• [Assigned task]: Extract the lines that carry the string "назад" from the listing.

• [Task input]:


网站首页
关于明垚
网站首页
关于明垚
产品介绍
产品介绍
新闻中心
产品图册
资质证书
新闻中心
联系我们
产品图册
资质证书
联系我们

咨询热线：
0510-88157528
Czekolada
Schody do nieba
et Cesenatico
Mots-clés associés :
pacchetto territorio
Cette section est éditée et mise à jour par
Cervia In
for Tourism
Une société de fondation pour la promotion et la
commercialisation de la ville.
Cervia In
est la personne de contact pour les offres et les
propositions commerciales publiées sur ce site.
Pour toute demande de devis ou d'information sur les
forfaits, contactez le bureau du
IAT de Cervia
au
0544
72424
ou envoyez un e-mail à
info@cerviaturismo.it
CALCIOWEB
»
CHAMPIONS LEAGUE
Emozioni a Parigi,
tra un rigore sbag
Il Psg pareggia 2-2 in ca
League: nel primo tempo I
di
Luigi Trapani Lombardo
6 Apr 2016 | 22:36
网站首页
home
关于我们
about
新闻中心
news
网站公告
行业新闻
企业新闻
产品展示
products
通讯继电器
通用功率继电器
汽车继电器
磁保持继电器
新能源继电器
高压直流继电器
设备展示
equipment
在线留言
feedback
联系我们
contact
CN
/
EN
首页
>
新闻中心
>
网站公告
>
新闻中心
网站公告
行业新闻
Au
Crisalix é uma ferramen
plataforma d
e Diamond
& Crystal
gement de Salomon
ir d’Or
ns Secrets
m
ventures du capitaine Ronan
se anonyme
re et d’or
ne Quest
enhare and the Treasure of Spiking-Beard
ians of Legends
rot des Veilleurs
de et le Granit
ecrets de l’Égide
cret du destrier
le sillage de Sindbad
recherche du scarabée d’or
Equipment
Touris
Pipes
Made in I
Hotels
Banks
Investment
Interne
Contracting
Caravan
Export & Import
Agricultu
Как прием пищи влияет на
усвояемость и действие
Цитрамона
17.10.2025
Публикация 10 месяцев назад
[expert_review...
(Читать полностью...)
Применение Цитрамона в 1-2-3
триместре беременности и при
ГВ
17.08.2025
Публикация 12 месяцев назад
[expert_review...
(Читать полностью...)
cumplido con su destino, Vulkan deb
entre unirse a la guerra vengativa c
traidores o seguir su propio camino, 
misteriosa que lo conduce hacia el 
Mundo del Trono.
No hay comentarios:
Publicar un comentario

• [Answer for this exercise]:
Публикация 10 месяцев назад
Публикация 12 месяцев назад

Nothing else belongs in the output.